----- Records to process -----
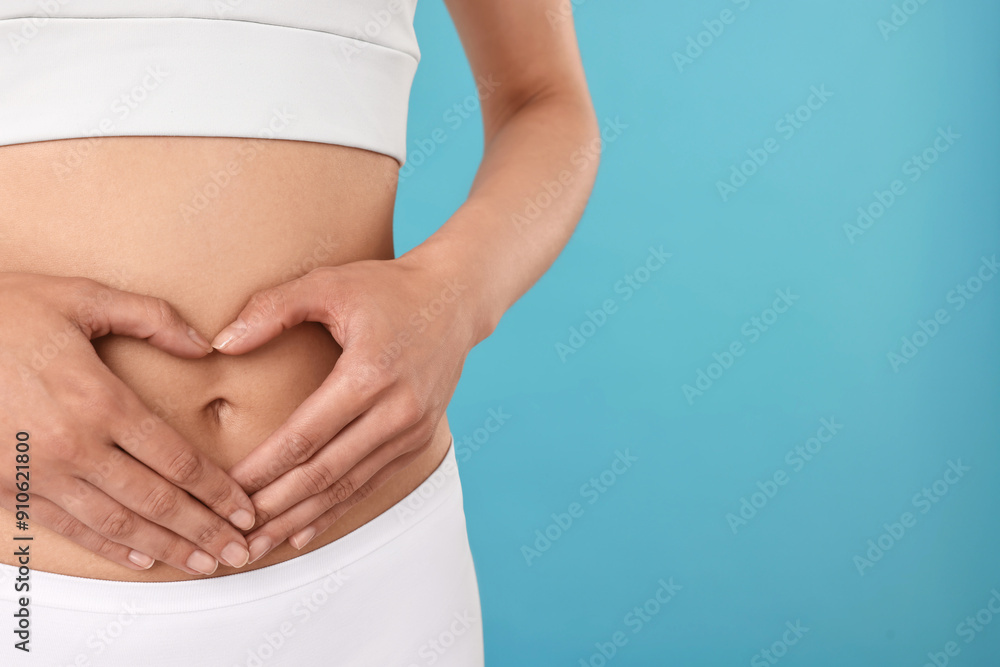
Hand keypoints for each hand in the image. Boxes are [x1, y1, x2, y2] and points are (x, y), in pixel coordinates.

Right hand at [0, 274, 255, 574]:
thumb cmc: (5, 310)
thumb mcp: (83, 296)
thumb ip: (152, 318)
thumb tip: (205, 342)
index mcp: (101, 399)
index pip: (178, 460)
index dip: (218, 492)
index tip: (246, 509)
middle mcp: (75, 444)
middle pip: (157, 500)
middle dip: (205, 530)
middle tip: (239, 553)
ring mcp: (40, 471)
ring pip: (118, 523)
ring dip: (166, 548)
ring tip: (202, 564)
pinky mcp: (9, 486)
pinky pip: (69, 527)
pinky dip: (109, 546)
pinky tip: (140, 557)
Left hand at [213, 256, 476, 561]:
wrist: (455, 300)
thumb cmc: (388, 287)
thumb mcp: (329, 283)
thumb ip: (272, 309)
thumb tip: (221, 343)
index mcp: (369, 374)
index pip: (306, 435)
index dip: (263, 468)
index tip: (225, 488)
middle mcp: (396, 410)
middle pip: (325, 473)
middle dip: (275, 508)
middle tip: (233, 535)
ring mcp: (411, 430)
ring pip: (347, 487)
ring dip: (300, 520)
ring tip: (257, 546)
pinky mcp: (418, 439)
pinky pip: (370, 484)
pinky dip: (334, 511)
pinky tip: (301, 533)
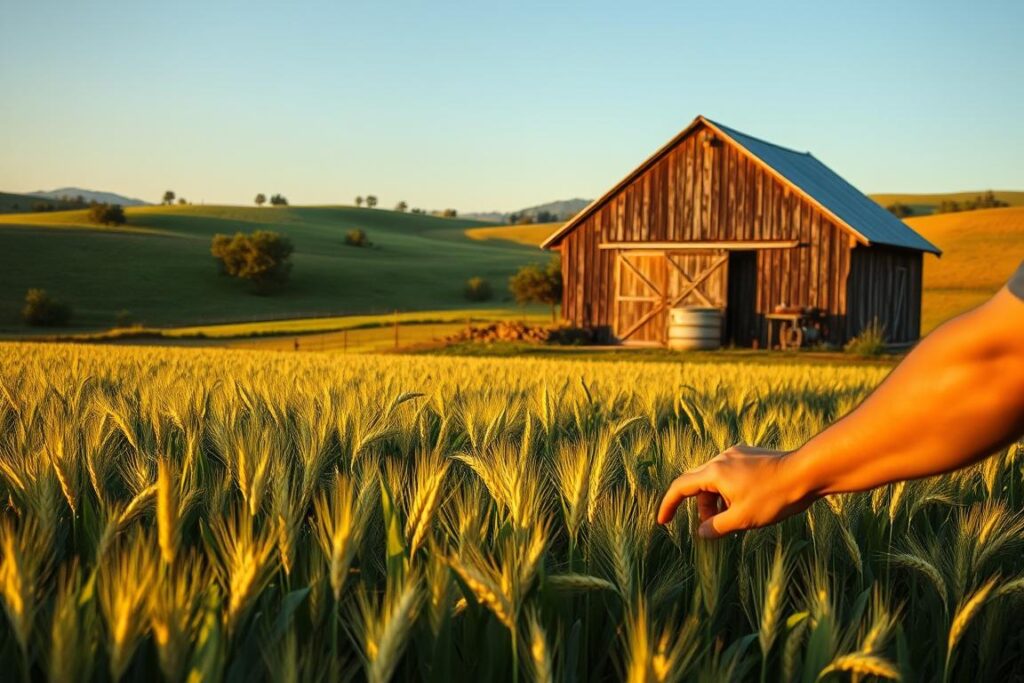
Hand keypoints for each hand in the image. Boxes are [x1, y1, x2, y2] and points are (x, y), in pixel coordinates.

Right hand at [657, 445, 816, 538]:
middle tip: (714, 528)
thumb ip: (716, 527)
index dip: (668, 505)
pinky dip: (730, 490)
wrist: (807, 472)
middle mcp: (721, 458)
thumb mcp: (742, 519)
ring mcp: (737, 454)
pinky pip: (731, 473)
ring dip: (718, 500)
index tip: (663, 521)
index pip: (680, 487)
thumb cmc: (774, 496)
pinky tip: (749, 502)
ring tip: (738, 517)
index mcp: (714, 472)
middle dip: (702, 508)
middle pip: (699, 484)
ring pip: (716, 480)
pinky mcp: (750, 454)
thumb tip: (701, 532)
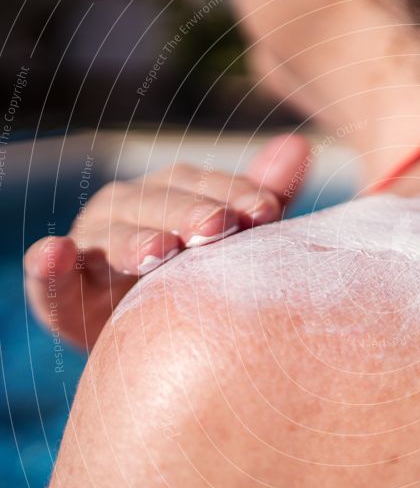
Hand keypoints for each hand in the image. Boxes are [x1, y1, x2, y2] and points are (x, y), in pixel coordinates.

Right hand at [24, 134, 310, 349]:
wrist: (153, 343)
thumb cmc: (200, 281)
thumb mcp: (235, 243)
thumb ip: (263, 197)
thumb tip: (301, 144)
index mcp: (174, 193)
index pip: (207, 186)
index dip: (236, 195)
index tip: (268, 212)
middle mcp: (131, 208)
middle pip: (160, 204)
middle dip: (190, 214)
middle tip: (219, 228)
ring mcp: (91, 244)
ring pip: (110, 234)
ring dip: (132, 239)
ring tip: (159, 251)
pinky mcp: (59, 289)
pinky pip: (50, 277)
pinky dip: (50, 265)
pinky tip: (56, 253)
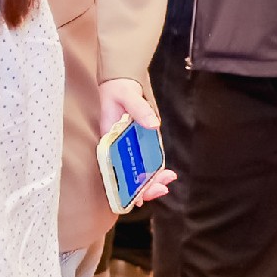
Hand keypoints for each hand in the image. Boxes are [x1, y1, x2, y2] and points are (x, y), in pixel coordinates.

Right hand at [99, 78, 176, 205]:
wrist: (122, 82)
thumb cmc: (118, 90)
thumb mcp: (127, 96)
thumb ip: (139, 109)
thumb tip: (154, 125)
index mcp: (108, 141)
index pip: (115, 168)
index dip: (125, 184)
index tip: (138, 194)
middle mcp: (118, 148)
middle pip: (128, 175)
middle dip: (144, 186)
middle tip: (161, 188)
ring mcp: (130, 147)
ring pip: (138, 171)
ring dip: (152, 181)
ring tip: (167, 181)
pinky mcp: (140, 143)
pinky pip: (147, 161)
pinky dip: (155, 170)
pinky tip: (166, 175)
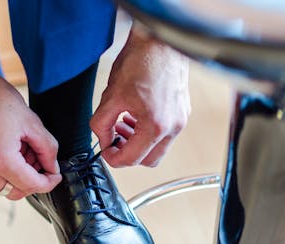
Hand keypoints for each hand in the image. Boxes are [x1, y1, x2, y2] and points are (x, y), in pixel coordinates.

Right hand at [0, 17, 60, 199]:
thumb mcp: (32, 123)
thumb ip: (47, 149)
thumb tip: (52, 166)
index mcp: (1, 160)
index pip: (31, 185)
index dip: (49, 182)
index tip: (55, 175)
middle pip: (16, 191)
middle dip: (32, 179)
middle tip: (41, 159)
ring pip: (3, 184)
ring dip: (18, 175)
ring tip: (24, 149)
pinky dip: (5, 168)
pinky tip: (12, 147)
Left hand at [90, 22, 190, 167]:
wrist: (159, 41)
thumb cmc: (140, 62)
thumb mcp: (110, 97)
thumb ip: (101, 124)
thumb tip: (102, 139)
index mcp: (155, 125)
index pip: (131, 158)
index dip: (112, 158)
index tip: (105, 150)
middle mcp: (172, 126)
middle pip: (148, 160)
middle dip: (127, 154)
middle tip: (113, 141)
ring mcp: (180, 120)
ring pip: (157, 148)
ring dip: (138, 144)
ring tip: (122, 125)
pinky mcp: (182, 112)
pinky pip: (165, 134)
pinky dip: (148, 133)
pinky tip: (135, 118)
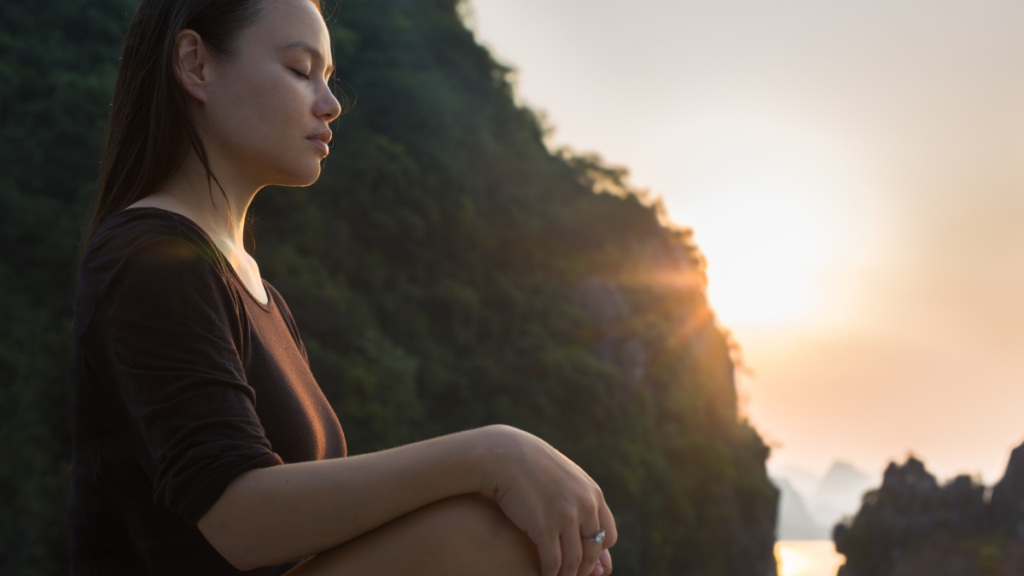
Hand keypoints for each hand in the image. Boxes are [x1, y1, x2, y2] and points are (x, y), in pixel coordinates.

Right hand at [479, 425, 617, 575]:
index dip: (597, 552)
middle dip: (583, 570)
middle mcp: (586, 506)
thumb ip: (581, 500)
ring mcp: (566, 516)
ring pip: (573, 561)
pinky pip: (553, 561)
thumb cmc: (532, 467)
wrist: (505, 454)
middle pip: (592, 552)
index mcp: (593, 494)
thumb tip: (589, 524)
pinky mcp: (544, 526)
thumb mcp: (565, 479)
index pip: (608, 536)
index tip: (584, 559)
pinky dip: (550, 574)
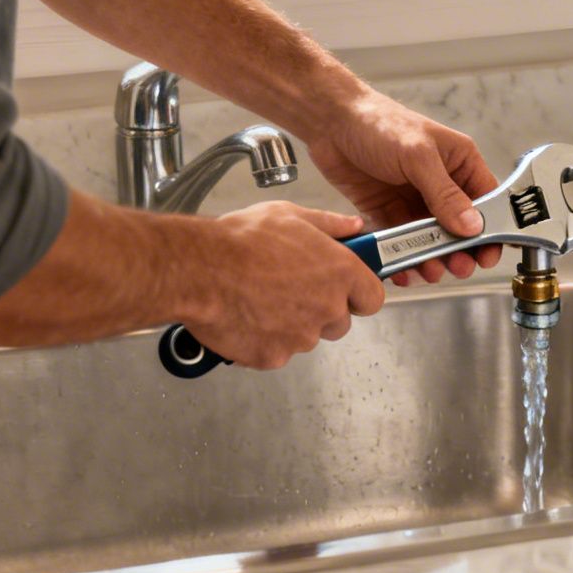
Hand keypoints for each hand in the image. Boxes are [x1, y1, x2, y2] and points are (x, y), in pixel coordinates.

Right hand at [180, 202, 386, 369]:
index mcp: (340, 272)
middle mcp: (326, 308)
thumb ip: (329, 224)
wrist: (198, 269)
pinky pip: (277, 352)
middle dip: (322, 311)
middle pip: (339, 322)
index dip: (360, 295)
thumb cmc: (241, 240)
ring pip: (307, 338)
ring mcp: (301, 337)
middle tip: (293, 291)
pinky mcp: (273, 357)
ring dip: (292, 325)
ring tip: (263, 300)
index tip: (349, 291)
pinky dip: (264, 341)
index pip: (373, 298)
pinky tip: (248, 317)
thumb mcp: (290, 215)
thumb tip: (353, 226)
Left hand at [305, 89, 502, 283]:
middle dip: (460, 250)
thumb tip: (472, 225)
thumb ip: (445, 194)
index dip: (490, 228)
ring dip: (432, 258)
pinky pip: (400, 241)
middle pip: (459, 226)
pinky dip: (403, 258)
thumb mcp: (418, 156)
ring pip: (430, 238)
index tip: (488, 254)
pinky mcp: (387, 211)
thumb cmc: (379, 122)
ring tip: (429, 271)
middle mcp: (440, 182)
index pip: (486, 200)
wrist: (329, 121)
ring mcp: (413, 199)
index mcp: (458, 162)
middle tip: (458, 268)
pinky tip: (403, 270)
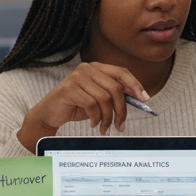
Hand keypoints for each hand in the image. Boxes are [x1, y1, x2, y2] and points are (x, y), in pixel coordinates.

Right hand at [17, 62, 147, 152]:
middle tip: (120, 125)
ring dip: (108, 117)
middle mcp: (87, 69)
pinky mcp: (69, 89)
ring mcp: (77, 77)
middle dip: (121, 110)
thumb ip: (114, 95)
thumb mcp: (98, 99)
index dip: (135, 85)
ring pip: (105, 98)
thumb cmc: (75, 105)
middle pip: (116, 87)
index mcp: (96, 67)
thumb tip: (138, 98)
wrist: (50, 113)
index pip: (121, 72)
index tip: (145, 98)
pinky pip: (91, 105)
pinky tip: (93, 124)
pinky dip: (95, 118)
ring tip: (104, 127)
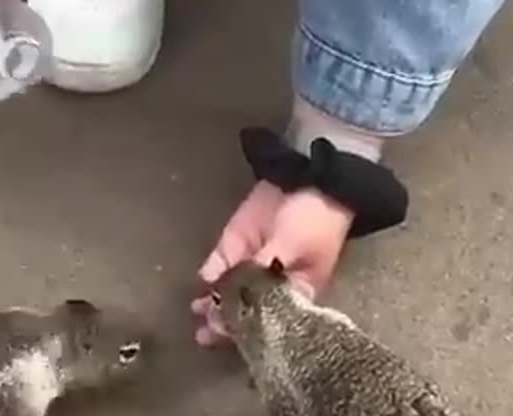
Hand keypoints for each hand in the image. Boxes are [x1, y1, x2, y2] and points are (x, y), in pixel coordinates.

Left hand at [190, 181, 353, 345]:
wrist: (307, 176)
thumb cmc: (314, 219)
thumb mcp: (294, 248)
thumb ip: (265, 272)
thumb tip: (241, 296)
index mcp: (296, 292)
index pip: (270, 320)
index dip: (251, 330)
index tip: (234, 336)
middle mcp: (270, 285)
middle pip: (245, 310)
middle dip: (226, 323)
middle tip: (207, 333)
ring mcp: (250, 264)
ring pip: (227, 292)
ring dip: (212, 305)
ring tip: (198, 314)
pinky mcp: (234, 245)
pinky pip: (219, 266)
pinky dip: (210, 277)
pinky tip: (203, 286)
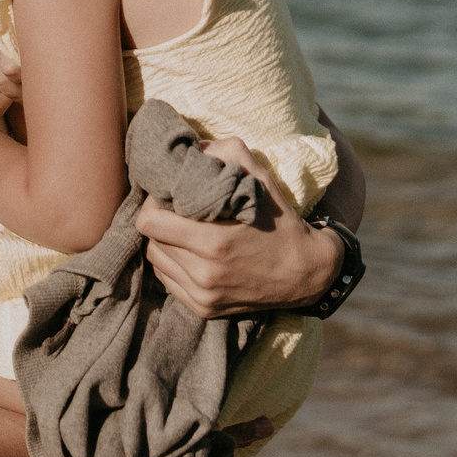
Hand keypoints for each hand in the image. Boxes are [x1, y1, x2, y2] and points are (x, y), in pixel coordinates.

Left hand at [135, 141, 342, 317]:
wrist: (308, 273)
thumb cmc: (280, 222)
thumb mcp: (260, 179)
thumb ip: (226, 153)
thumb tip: (193, 147)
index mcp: (212, 242)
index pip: (148, 221)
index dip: (153, 203)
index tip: (169, 195)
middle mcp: (204, 273)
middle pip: (150, 240)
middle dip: (159, 222)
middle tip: (175, 212)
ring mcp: (203, 295)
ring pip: (156, 261)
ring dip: (164, 243)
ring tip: (183, 231)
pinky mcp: (204, 309)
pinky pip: (168, 281)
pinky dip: (173, 265)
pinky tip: (191, 253)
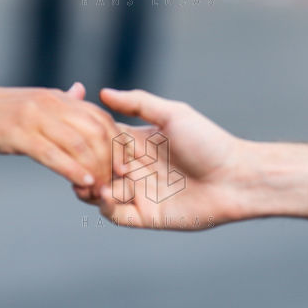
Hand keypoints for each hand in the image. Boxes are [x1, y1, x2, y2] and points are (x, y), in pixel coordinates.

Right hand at [0, 82, 118, 189]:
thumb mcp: (32, 100)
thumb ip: (60, 100)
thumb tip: (81, 91)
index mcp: (57, 98)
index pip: (100, 116)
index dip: (118, 140)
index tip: (129, 163)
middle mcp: (50, 104)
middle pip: (96, 130)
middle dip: (113, 158)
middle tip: (121, 181)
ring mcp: (35, 118)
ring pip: (79, 143)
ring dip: (96, 169)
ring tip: (104, 190)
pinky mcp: (18, 134)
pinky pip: (53, 153)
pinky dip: (72, 169)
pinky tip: (84, 184)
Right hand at [83, 87, 247, 229]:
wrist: (234, 178)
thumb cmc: (208, 142)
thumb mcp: (173, 114)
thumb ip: (138, 103)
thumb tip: (103, 92)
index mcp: (139, 142)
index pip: (101, 139)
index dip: (86, 137)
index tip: (72, 132)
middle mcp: (136, 167)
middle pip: (97, 167)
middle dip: (83, 165)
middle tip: (74, 162)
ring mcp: (140, 193)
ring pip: (101, 192)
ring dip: (90, 186)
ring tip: (88, 180)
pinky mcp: (147, 216)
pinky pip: (117, 214)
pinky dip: (106, 206)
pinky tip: (104, 194)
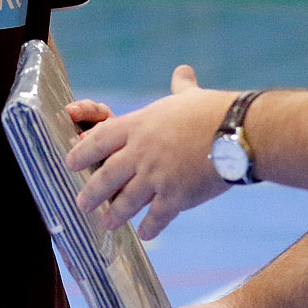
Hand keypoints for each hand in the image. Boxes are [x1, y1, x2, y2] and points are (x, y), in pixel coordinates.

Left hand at [63, 65, 235, 237]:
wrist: (236, 133)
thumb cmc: (213, 110)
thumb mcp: (189, 97)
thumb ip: (180, 87)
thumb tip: (183, 72)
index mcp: (139, 125)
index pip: (101, 140)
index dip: (82, 153)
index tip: (70, 162)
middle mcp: (141, 152)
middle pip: (106, 175)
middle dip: (91, 192)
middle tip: (82, 203)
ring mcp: (156, 176)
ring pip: (126, 201)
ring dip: (115, 214)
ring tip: (107, 223)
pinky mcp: (175, 196)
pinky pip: (156, 217)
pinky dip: (149, 228)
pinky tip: (144, 235)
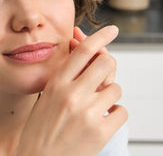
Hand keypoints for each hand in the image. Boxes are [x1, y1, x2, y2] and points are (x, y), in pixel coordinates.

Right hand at [16, 25, 127, 155]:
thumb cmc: (39, 131)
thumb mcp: (46, 98)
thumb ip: (65, 77)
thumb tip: (85, 51)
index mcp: (56, 85)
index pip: (84, 51)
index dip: (100, 36)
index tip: (112, 30)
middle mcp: (72, 95)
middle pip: (106, 64)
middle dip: (108, 67)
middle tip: (103, 75)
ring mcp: (88, 113)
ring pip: (116, 88)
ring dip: (110, 95)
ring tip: (96, 106)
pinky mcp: (101, 132)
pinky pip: (122, 111)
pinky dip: (115, 114)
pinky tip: (102, 120)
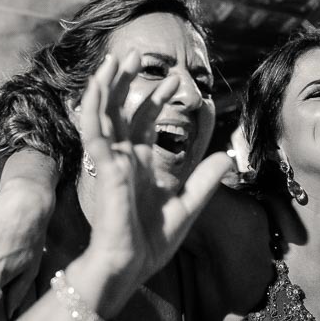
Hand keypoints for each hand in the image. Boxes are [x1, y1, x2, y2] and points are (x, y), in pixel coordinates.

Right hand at [80, 50, 232, 287]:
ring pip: (102, 115)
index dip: (157, 98)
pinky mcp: (103, 169)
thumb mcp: (187, 207)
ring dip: (106, 86)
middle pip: (120, 110)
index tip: (174, 80)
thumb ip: (204, 181)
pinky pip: (94, 133)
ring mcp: (110, 162)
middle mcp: (122, 158)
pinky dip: (93, 109)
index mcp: (139, 165)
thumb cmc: (149, 243)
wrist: (129, 266)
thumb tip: (226, 157)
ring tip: (113, 59)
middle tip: (136, 54)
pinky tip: (97, 87)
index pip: (144, 121)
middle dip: (126, 82)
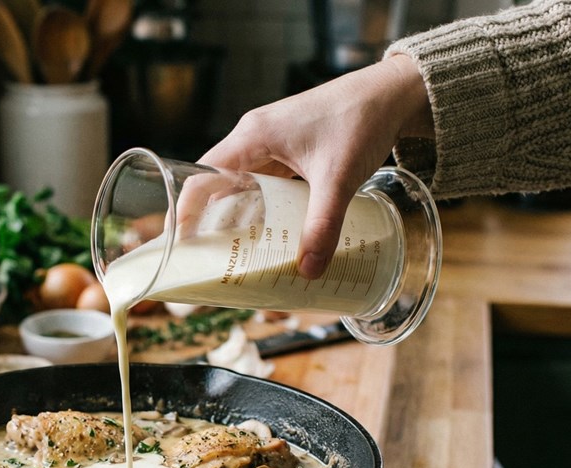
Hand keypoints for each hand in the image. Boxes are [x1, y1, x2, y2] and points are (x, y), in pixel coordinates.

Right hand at [199, 54, 431, 278]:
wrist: (391, 93)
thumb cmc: (360, 121)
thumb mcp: (339, 179)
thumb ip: (323, 225)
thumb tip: (308, 270)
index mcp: (252, 137)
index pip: (201, 177)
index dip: (185, 212)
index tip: (178, 246)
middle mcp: (253, 139)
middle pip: (216, 185)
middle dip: (208, 222)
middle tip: (204, 261)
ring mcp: (271, 144)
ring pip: (241, 186)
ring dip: (236, 217)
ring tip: (231, 255)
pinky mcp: (288, 151)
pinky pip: (264, 185)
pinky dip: (262, 210)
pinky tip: (268, 235)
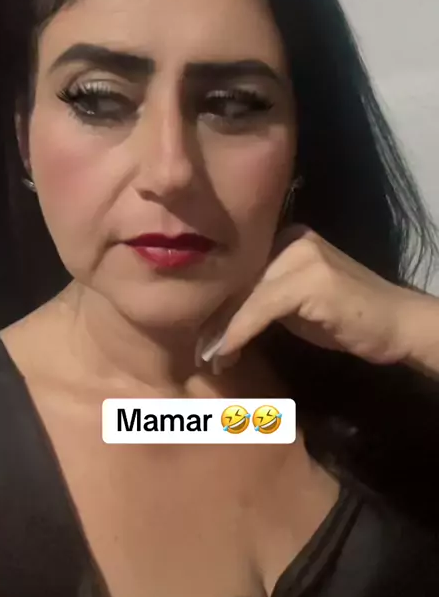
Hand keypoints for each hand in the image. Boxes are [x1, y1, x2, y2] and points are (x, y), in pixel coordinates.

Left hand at [201, 225, 432, 369]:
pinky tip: (224, 355)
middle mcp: (291, 238)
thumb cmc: (347, 318)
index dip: (216, 303)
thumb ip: (262, 298)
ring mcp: (301, 256)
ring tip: (208, 359)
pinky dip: (237, 334)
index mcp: (285, 237)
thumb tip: (219, 316)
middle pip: (237, 280)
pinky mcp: (308, 280)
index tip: (199, 334)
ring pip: (244, 294)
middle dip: (214, 319)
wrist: (398, 324)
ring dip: (221, 331)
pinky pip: (259, 308)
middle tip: (198, 352)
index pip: (238, 269)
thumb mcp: (296, 304)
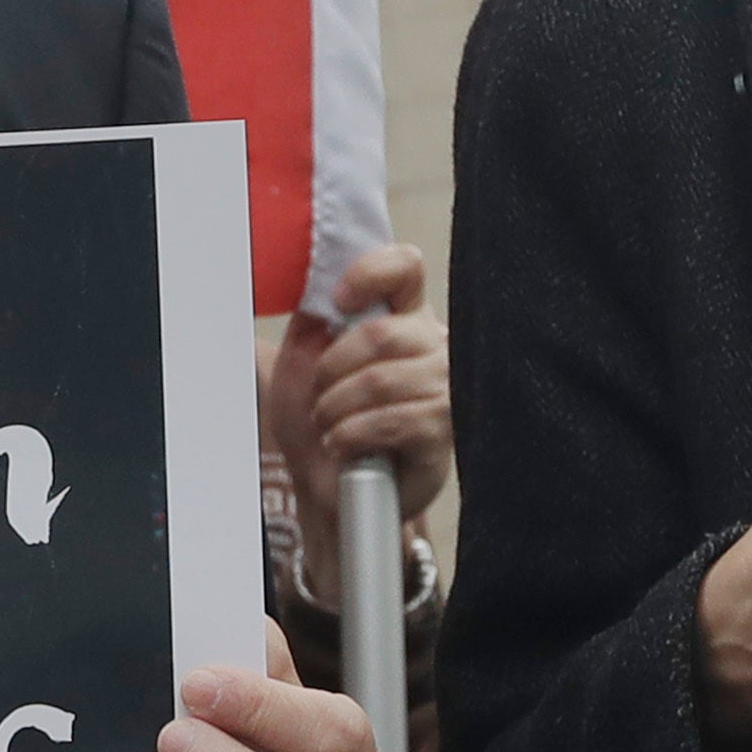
-----
• Assigned task: Report the lines above that contain "Left".

• Worked solution:
Left hand at [213, 256, 476, 561]:
Left hand at [90, 22, 190, 167]:
Left hand at [305, 89, 502, 283]:
Left hand at [190, 181, 353, 345]:
Left hand at [135, 141, 342, 317]:
Left hand at [63, 65, 235, 237]:
Left hand at [201, 225, 432, 369]:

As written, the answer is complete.